Les autorités israéliennes semblent pourtant bien déterminées à se débarrasser une fois pour toutes de ces voisins encombrants. Les ordres de démolitions se sont succédés, et des destructions et expulsions ont eu lieu à plusieurs reprises, en particulier en 2001 et en 2011. Mais les habitants ont résisté, et reconstruit à chaque fois leurs abris de fortune. Il est étonnant de voir qu’Abu Jihad, le chef d’une des principales familles de Susiya, les Nawaja, reste serein devant une telle adversité. Comme nous l’a dit Nasser, l’un de ses fils, très actif dans la défense de la communauté, “mon père et son père avant lui habitaient déjà ici alors que l’état d’Israël n’existait pas encore ; alors, comment peut on nous dire maintenant que nous ne sommes pas chez nous? ”.

 

Abu Jihad Nawaja, DR

Abu Jihad Nawaja, DR

Et pourtant, les tracasseries des colons ou de l’armée sont incessantes. Il y a quelques jours, nous participions à la cueillette des olives en compagnie d’une joyeuse bande de paysans et paysannes, et leur ribambelle d’enfants. Soudain, des soldats ont surgi du haut de la colline, armés jusqu’aux dents et pointant leurs armes sur notre petit groupe. Ils n’ont pas su trop que faire tant que nous étions présents, mais ont demandé aux paysans de partir immédiatement dès que nous avons eu le dos tourné. Les enfants, quant à eux, n’ont guère prêté attention à ces gaillards menaçants, habitués qu’ils sont à voir quotidiennement à la télévision des scènes de violence inouïe, passées en boucle.

 

Campement palestinien de Susiya, DR

Campement palestinien de Susiya, DR

 

La résistance de Susiya, c’est tout un symbole et il n’est guère de jour sans qu’un groupe international ou une organisation d’activistes ne visite le campement. Alors, on peut se demander si on n’en fait pas trop, quand bien d’autres villages palestiniens doivent se débrouiller seuls. Mais il est certain que si Susiya n’avait pas mobilisé l’aide internationale, elle aurait été rasée à ce jour, comme deux villages voisins détruits récemment dans la zone voisine de Masafer Yatta. Et la menace est permanente.

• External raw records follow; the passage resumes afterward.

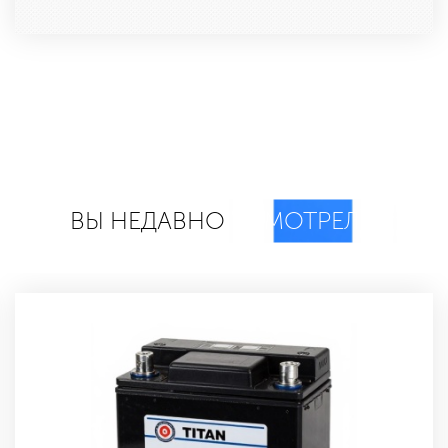
ВЫ НЕДАВНО
СМОТРЕЛИ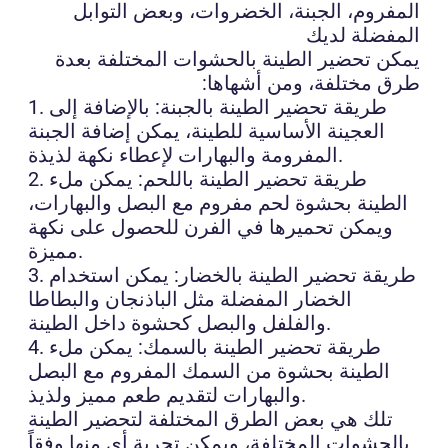
المفروم، الجبنة، الخضروات، وبعض التوابل
المفضلة لديك
يمكن تحضير الطينة بالحشوات المختلفة بعدة
طرق مختلفة، ومن أشهاها:
1. طريقة تحضير الطينة بالجبنة: بالإضافة إلى
العجينة الأساسية للطينة، يمكن إضافة الجبنة
المفرومة والبهارات لإعطاء نكهة لذيذة.
2. طريقة تحضير الطينة باللحم: يمكن ملء
الطينة بحشوة لحم مفروم مع البصل والبهارات،
ويمكن تحميرها في الفرن للحصول على نكهة
مميزة.
3. طريقة تحضير الطينة بالخضار: يمكن استخدام
الخضار المفضلة مثل الباذنجان والبطاطا
والفلفل والبصل كحشوة داخل الطينة.
4. طريقة تحضير الطينة بالسمك: يمكن ملء
الطينة بحشوة من السمك المفروم مع البصل
والبهارات لتقديم طعم مميز ولذيذ.
تلك هي بعض الطرق المختلفة لتحضير الطينة
بالحشوات المختلفة، ويمكن تجربة أي منها وفقاً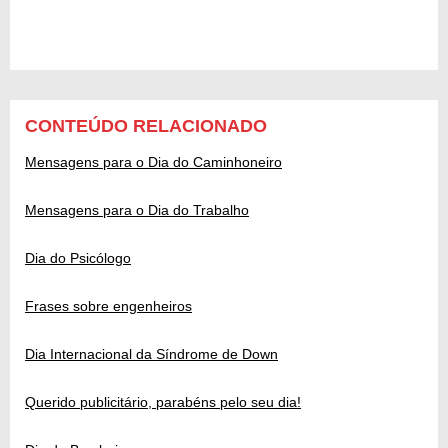
CONTEÚDO RELACIONADO
Mensagens para o Dia do Caminhoneiro
Mensagens para o Dia do Trabalho
Dia do Psicólogo
Frases sobre engenheiros
Dia Internacional da Síndrome de Down
Querido publicitário, parabéns pelo seu dia!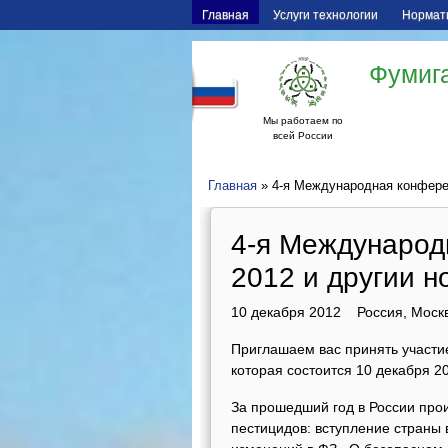
Главная
Услуги технологии
Нормат
Фумига
Мы работаем по
всей России
Главная
» 4-я Международная конферен
4-я Международ
2012 и другии н
10 декабря 2012 Россия, Москв
Приглашаем вас принять участ
которая состоится 10 декабря 2
За прошедший год в России про
пестицидов: вступление страны 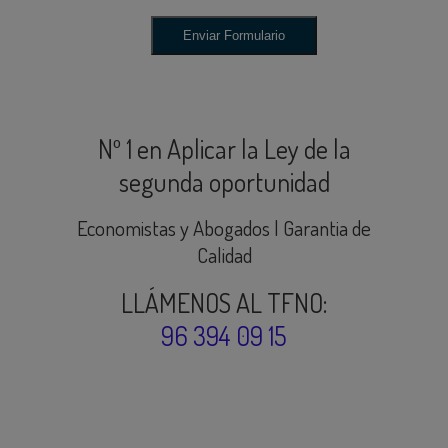
Nº 1 en Aplicar la Ley de la
segunda oportunidad
Economistas y Abogados | Garantia de
Calidad
LLÁMENOS AL TFNO:
96 394 09 15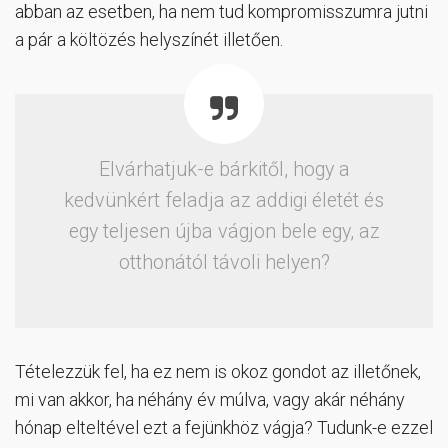
abban az esetben, ha nem tud kompromisszumra jutni
a pár a költözés helyszínét illetően.
Elvárhatjuk-e bárkitől, hogy a
kedvünkért feladja az addigi életét és
egy teljesen újba vágjon bele egy, az
otthonától távoli helyen?
Tételezzük fel, ha ez nem is okoz gondot az illetőnek,
mi van akkor, ha néhány év múlva, vagy akár néhány
hónap elteltével ezt a fejünkhöz vágja? Tudunk-e ezzel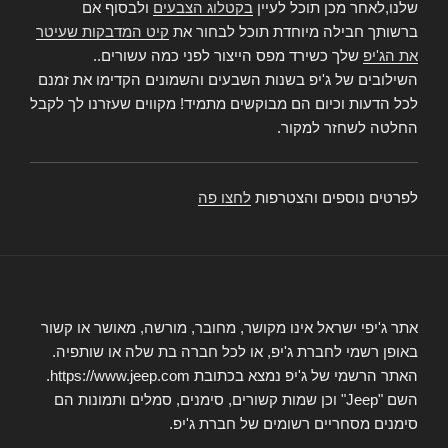
שלנו,לאחר מכן תוכל לעיין
בקטלוג הצבעים
ולבסוף אם
ברשותך חבילה מיוחדת תוכל לבחור את
קיט המדבקות שעיטר
את הג'יפ
שלך כשירד מפס הייצור לפני כמה עשורים..
השילובים של ג'יפ בשנות השבעים והשמונים הקדימו את זמנם
לכל הדעות וכיום הם מבוקשים מתמיד! מקווים שעזרנו לך לקבל
החלטה לשחזר למקור.
לפרטים נוספים והצטרפות
לחצו פה
אתר ג'יפי ישראל אינו מקושר, מחובר, מורשה, מאושר או קשור
באופן רשמי לחברת ג'יפ, או לכל חברה בת שלה או שותפיה.
האתר הרשמי של ג'יפ נמצא בכתובת https://www.jeep.com.
השם "Jeep" וכן שמות קשורים, סימנים, סמלים ותמונות הם
סימנים מסחריים רשומים של חברת ג'יפ.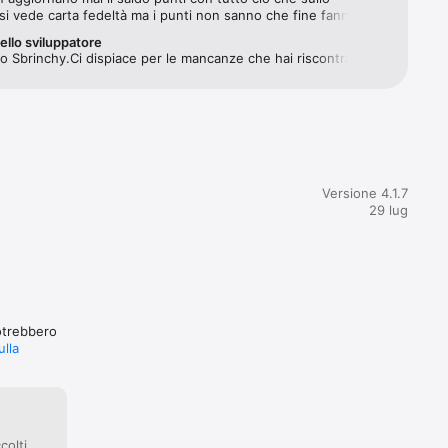
si vede carta fedeltà ma i punti non sanno che fine fanno,direi 
nte,da migliorare
ello sviluppatore
 Sbrinchy.Ci dispiace per le mancanze che hai riscontrato. 
asi richiesta di aiuto contatta sempre il nostro customer care 
ornirti l'assistenza richiesta per risolverla. Il Team ARD 
Versione 4.1.7
29 lug
potrebbero
ulla
colti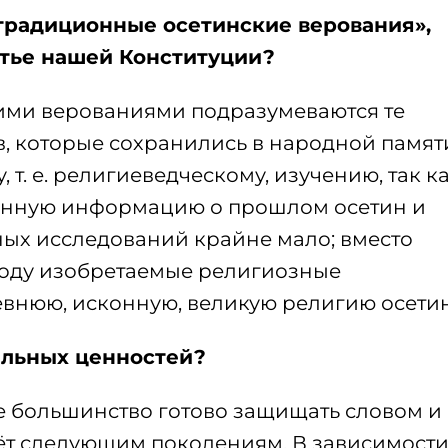
«традиционные осетинские верования»,
татье нашей Конституции?
ми верованиями подразумеваются те
в, которые сохранились в народной памят
 т. е. религиеведческому, изучению, так к
ценную информацию о прошлом осетин и
ных исследований крайне мало; вместо
 ходу изобретаемые религиозные
евнюю, исконную, великую религию осетин
альных ценностей?
е большинство готово защищать словом и
аёт следующим поколениям. В зависимост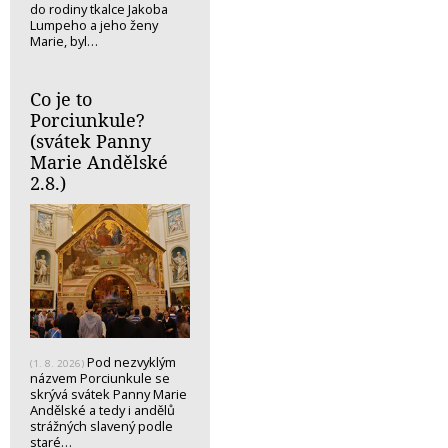
do rodiny tkalce Jakoba
Lumpeho a jeho ženy
Marie, byl…
Co je to
Porciunkule?
(svátek Panny
Marie Andělské
2.8.)
Pod nezvyklým
(1. 8. 2026)
názvem Porciunkule se
skrývá svátek Panny Marie
Andělské a tedy i andělů
strážných slavený podle
staré…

Les engins de l’armée se présentent toujours à l’aube, sans préavis, souvent au début de l’hiver, car alors les personnes délogées n’ont d’autres ressources que de partir rapidement avec leur bétail pour s’abriter du froid et trouver refuge auprès d’une communauté voisine. Ne doit-on donc pas élargir la “plateforme” de Susiya et ce qu’elle représente pour les petits villages de la zone C, tous menacés de disparition s’ils ne reçoivent le soutien immédiat de la communauté internationale ?

 

Dans un monde “normal”, la cohabitation, et même l’intégration de ces trois « cités » aurait semblé naturelle. Une petite ville aurait pu voir le jour, regroupant les communautés palestinienne et israélienne, avec ses commerces, ses services publics, ses écoles, et ses lieux de récréation pour les enfants. Aux alentours, fermes et plantations d’oliviers ; et le site archéologique, correctement mis en valeur et accessible à tous, constituant une source significative de revenus et d’emplois pour la ville. A Susiya, malheureusement, comme partout ailleurs dans ce beau pays, rien n’est encore normal…

 

Mais ne faut-il pas continuer de vivre et d’espérer, toujours ? Alors, avec les habitants de Susiya, tous les habitants de Susiya, faisons nôtres ces paroles gravées par un auteur anonyme sur un mur incertain pendant la seconde guerre mondiale : “Je crois dans le soleil même quand il ne brille pas, je crois dans l’amour même quand je ne le sens pas, je crois en Dieu même quand il est silencieux.”